The Law Commission of Ontario (LCO) is a partnership between the Attorney General, Ontario’s six law schools, the Law Foundation of Ontario and the Law Society of Upper Canada. Its function is to recommend law reform measures to enhance the legal system’s relevance, effectiveness and accessibility; improve the administration of justice through the clarification and simplification of the law; consider the use of technology to enhance access to justice; stimulate critical legal debate; and study areas that are underserved by other research. Pursuant to this mandate, the LCO has initiated a project on the division of pensions upon marriage breakdown, an area in respect of which there is seemingly unanimous agreement that the law is in a highly unsatisfactory state.[1]
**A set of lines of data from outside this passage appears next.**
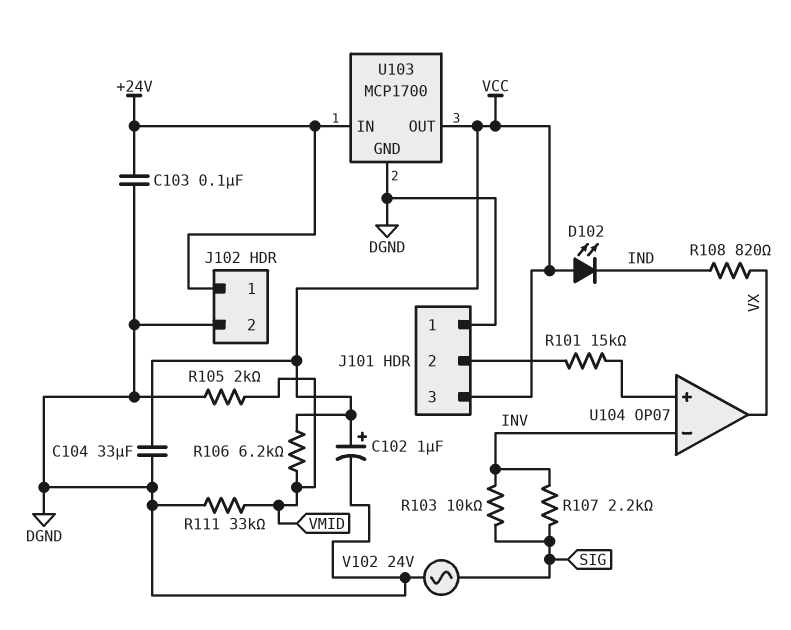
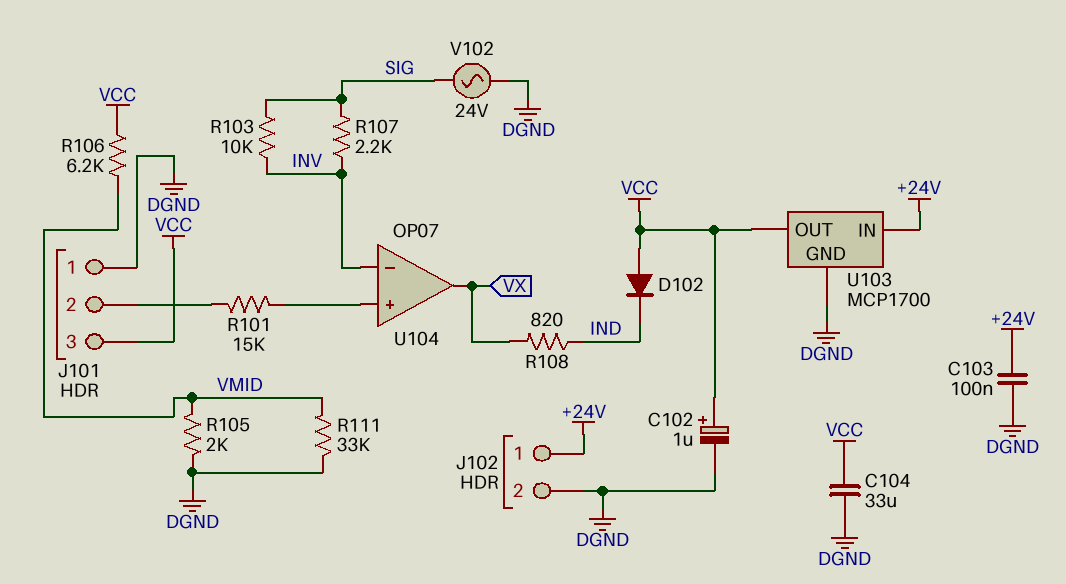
D102: LED (A VCC, K IND) -> diode (A VCC, K IND)

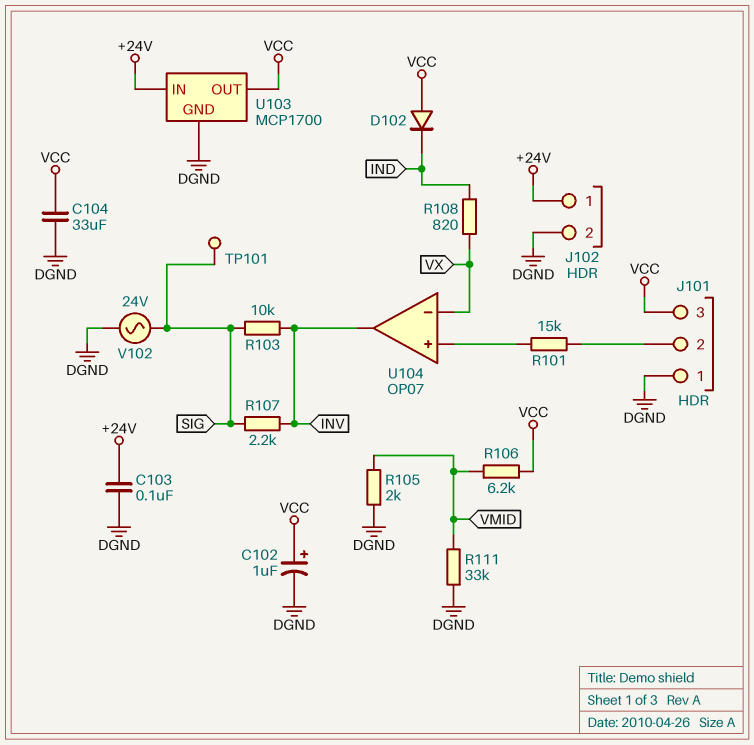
TP101: none -> test point (SIG)
U104 pin in-: INV -> VX
U104 pin out: VX -> INV

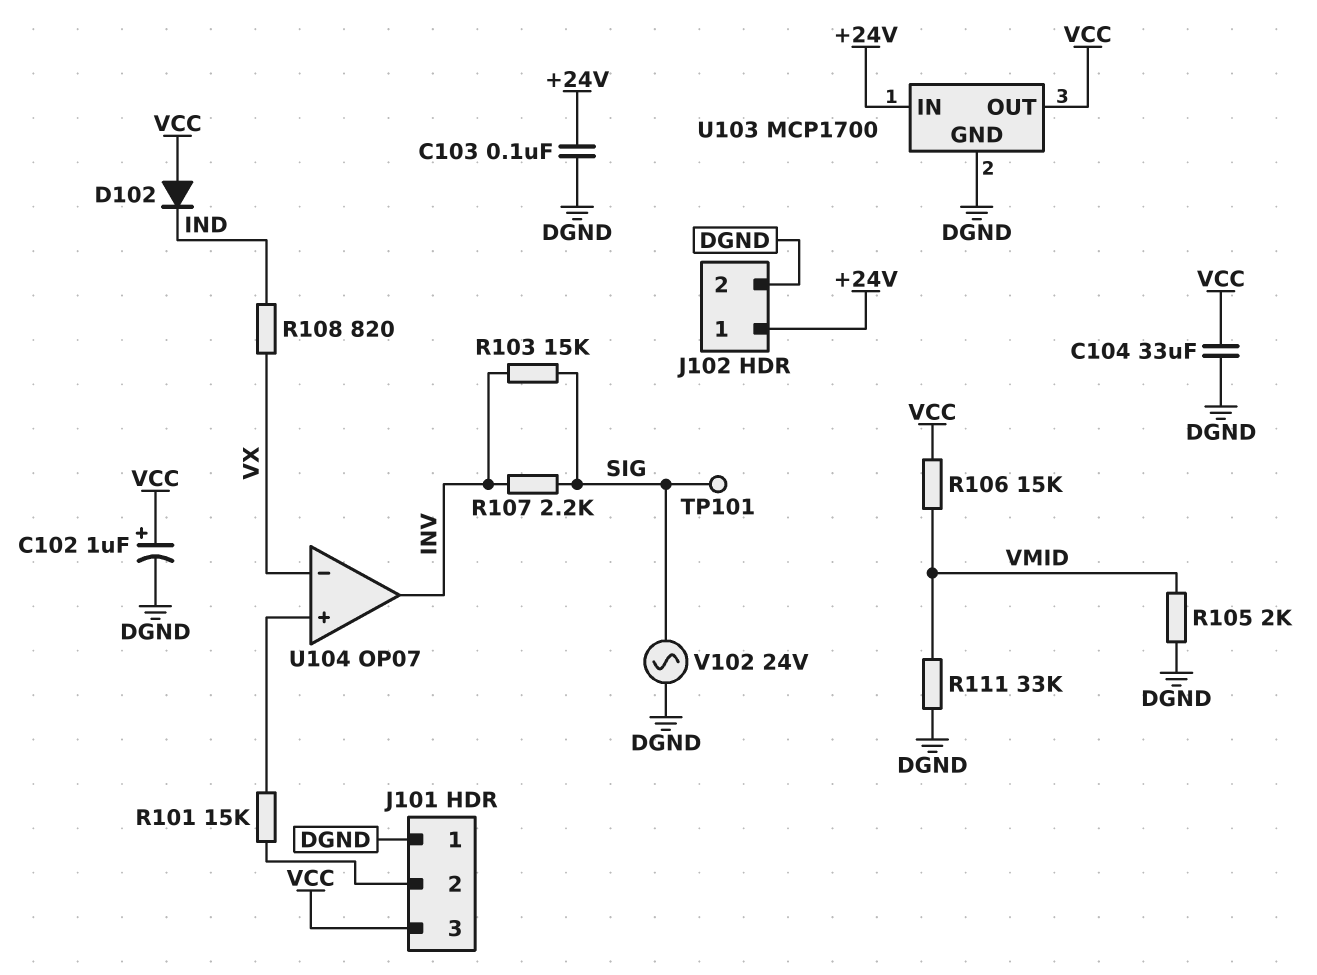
R103: 10k (INV, SIG) -> 15k (INV, SIG)
R106: 6.2k (VCC, VMID) -> 15k (VCC, VMID)

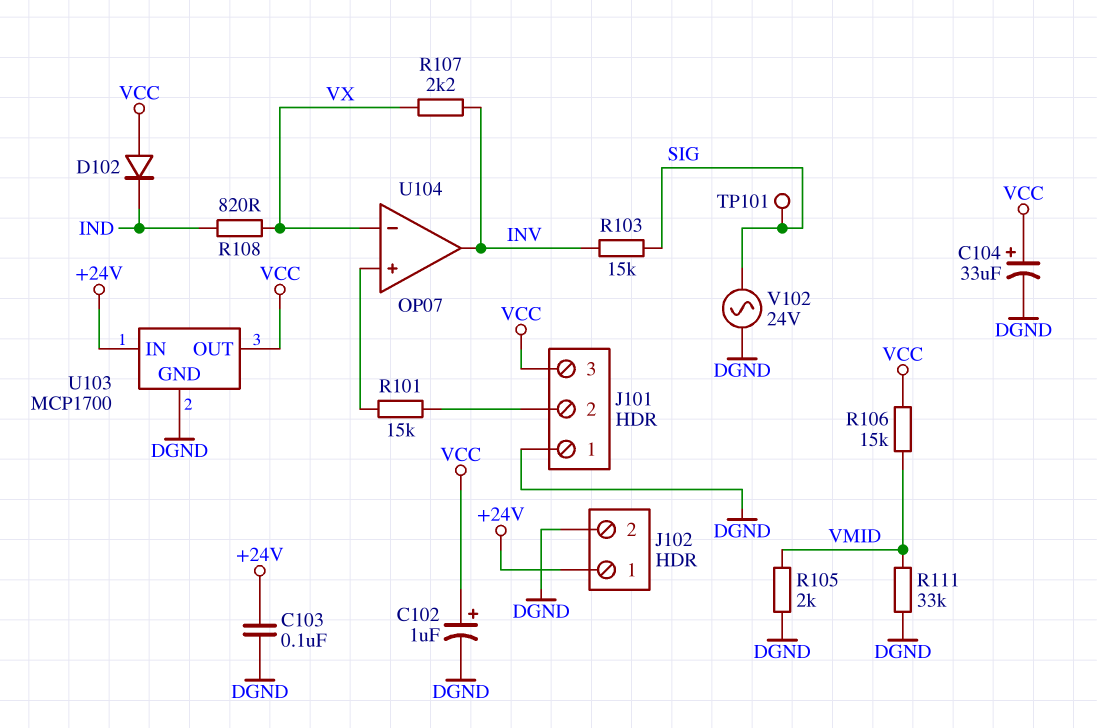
C104: 33uF (DGND, VCC) -> 33uF (plus VCC, minus DGND)
R107: 2.2k (INV, SIG) -> 2.2k (INV, VX)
The purpose of this Consultation Paper is to solicit input. It provides a brief overview of the problems that exist under the current state of the law, canvasses some possible legislative responses and notes some of the issues that will need to be addressed as part of any reform efforts. The Consultation Paper is not intended to be exhaustive, nor is it meant to preclude the advancement of potential solutions other than the ones discussed here; indeed, the LCO looks to the stakeholders and their expert knowledge to assist it in ensuring that all the relevant issues are identified and that the problems that now exist are resolved in the most appropriate way.

This Consultation Paper will be distributed to stakeholders for comment, as well as posted on the LCO website. Based on the LCO’s independent research, including the responses to this Paper, the LCO will prepare recommendations for legislative action.